Saturday, 14/02/2026   
   Beirut 14:03

US Smuggled Starlinks into Iran Amid Deadly Riots, WSJ Reports

The state tax building in Iran's Tehran, burned during foreign-backed protests (January 19, 2026 / image by Reuters).

The administration of US President Donald Trump covertly smuggled around 6,000 Starlink satellite internet terminals into Iran amid that erupted across the Islamic Republic earlier this year, the Wall Street Journal reports, substantiating Tehran’s findings of foreign interference behind the deadly unrest.

The operation, which senior US officials said involved State Department funding, came after the Iranian authorities imposed a sweeping internet blackout in January. Trump was aware of the deliveries, officials told the WSJ on Thursday, though it remains unclear whether he personally approved the plan.

Iranian officials accused Washington and Tel Aviv of fueling the unrest, which began in December as peaceful demonstrations over economic hardship but escalated into widespread violence. Foreign Minister Abbas Araghchi stated last month that more than 3,000 people were killed, including nearly 700 foreign-backed terrorists, alongside civilians and security personnel.

President Masoud Pezeshkian has accused the US and ‘Israel’ of embedding foreign agents within protest crowds, accusing those agents of using ISIL-like tactics including beheadings of law enforcement officers and burning civilians alive.

At the height of the unrest, Trump openly encouraged the “peaceful” Iranian protesters, posting on Truth Social: “All Iranian patriots, keep protesting. Take over your institutions if possible.”

He also promised that “help is on its way,” and deployed a “beautiful armada” to the region, raising speculation of an imminent military intervention.

The State Department supports a range of so-called “internet freedom” tools, including virtual private network service providers to Iran. To purchase Starlinks, the department reportedly redirected funds from US-supported VPNs, which allowed an estimated 20-30 million Iranians to stay online during the previous 2022 riots and the Israeli-US bombing last year.
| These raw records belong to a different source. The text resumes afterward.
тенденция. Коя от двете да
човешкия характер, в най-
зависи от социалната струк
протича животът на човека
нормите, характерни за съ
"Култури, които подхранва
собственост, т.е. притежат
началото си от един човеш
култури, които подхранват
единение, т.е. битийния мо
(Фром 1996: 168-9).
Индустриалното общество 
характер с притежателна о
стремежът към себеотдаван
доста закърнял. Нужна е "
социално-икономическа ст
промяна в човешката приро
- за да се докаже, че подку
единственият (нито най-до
Washington seeks to impose a new nuclear deal on Iran, after Trump unilaterally withdrew from the 2015 agreement (JCPOA) during his first term, imposing sanctions on Iran under the ‘maximum pressure’ campaign. The decades-long US economic pressure was the primary driver of the country’s economic deterioration, according to officials in Iran – the world’s second most sanctioned country after Russia.